For years, football fans have complained about the National Football League's reluctance to review its rules and policies, especially those that can have a huge impact on the outcome of the game.

From pass-interference to roughing the passer, several rules must be reviewed and changed for the sake of the flow of the game, and it seems like the league has finally listened to the fan's prayers.

According to multiple reports by NBC Sports' Pro Football Talk, the league is currently evaluating three major rule changes: Submitting the roughing the passer penalty to review, and reverting to sudden-death overtime.

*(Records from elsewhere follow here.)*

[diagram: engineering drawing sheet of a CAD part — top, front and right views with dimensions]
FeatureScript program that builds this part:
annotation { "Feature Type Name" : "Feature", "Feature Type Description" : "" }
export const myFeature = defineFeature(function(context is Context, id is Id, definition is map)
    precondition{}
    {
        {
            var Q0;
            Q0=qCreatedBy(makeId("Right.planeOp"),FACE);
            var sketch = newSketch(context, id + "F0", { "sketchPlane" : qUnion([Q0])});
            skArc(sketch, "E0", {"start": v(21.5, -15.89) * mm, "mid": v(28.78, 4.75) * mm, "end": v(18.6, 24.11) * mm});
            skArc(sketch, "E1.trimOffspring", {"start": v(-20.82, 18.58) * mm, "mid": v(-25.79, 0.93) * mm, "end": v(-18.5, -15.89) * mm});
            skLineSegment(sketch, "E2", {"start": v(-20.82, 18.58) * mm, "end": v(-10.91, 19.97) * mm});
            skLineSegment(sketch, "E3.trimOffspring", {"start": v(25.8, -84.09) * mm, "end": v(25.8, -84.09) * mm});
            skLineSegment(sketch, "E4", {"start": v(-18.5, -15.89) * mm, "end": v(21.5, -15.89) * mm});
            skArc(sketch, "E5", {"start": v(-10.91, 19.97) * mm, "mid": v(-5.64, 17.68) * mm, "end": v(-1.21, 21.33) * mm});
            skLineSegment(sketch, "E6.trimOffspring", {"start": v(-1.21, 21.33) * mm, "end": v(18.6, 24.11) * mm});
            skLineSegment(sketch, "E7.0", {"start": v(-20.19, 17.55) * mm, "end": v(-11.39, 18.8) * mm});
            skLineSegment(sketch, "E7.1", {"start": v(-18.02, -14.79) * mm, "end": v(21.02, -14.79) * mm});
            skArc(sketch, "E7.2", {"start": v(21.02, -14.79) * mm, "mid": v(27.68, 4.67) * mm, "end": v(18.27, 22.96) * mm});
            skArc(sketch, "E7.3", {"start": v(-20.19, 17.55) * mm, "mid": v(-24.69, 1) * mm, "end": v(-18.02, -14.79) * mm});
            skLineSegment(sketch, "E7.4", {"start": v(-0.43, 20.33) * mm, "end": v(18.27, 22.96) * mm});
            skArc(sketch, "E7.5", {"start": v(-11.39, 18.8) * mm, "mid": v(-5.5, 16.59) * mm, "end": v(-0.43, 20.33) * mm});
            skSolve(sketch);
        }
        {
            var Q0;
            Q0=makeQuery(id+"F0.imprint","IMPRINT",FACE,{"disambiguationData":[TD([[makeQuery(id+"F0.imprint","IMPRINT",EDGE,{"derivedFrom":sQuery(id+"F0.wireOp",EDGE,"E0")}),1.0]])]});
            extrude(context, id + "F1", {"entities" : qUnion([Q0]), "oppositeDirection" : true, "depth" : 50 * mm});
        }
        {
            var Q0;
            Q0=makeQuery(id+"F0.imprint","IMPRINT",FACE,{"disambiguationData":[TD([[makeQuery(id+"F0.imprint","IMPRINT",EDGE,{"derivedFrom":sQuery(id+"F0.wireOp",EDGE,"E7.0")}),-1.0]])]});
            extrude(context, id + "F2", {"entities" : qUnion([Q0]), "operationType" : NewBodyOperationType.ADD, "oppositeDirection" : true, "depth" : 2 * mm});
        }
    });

NFL Could Make 'Roughing The Passer' Penalties Subject To Review

It's not a secret that referees have messed up crucial roughing the passer calls over the past couple of years. This way, coaches could actually challenge those calls to extend a drive when needed:

"The replay process would entail scanning on a frame-by-frame basis any and all available angles for any and all potential instances of roughing based on broad, literal application of the rule. (...) And for every interception, which makes the replay process automatic, part of the second look will entail checking to see whether any potential roughing the passer happened," the report claimed.

NFL Is Considering Reverting The Sudden-Death Overtime Rule

Most people remember when the New Orleans Saints advanced to the Super Bowl after a game-winning field goal in the first series of overtime. That's why the league decided to change the overtime rule to sudden death only in the event of a touchdown. Now, however, the league could shift it back to true sudden death to avoid extending games too much:

"So why would the league choose not to make overtime procedures more fair but to turn the clock back to the days when the toss of a coin had a gigantic impact on who won and who lost? Given that the league already has reduced overtime from 15 minutes to 10 minutes in the regular season in order to prevent a team from, for example, playing 75 minutes on Sunday and another 75 minutes four days later, the move to re-embrace true sudden-death overtime could be part of laying the foundation for more short-week games," the report said.

Then again, none of this will do any good unless the league starts holding the referees accountable for the blatant mistakes they make week in and week out. Then and only then, the game will be fair.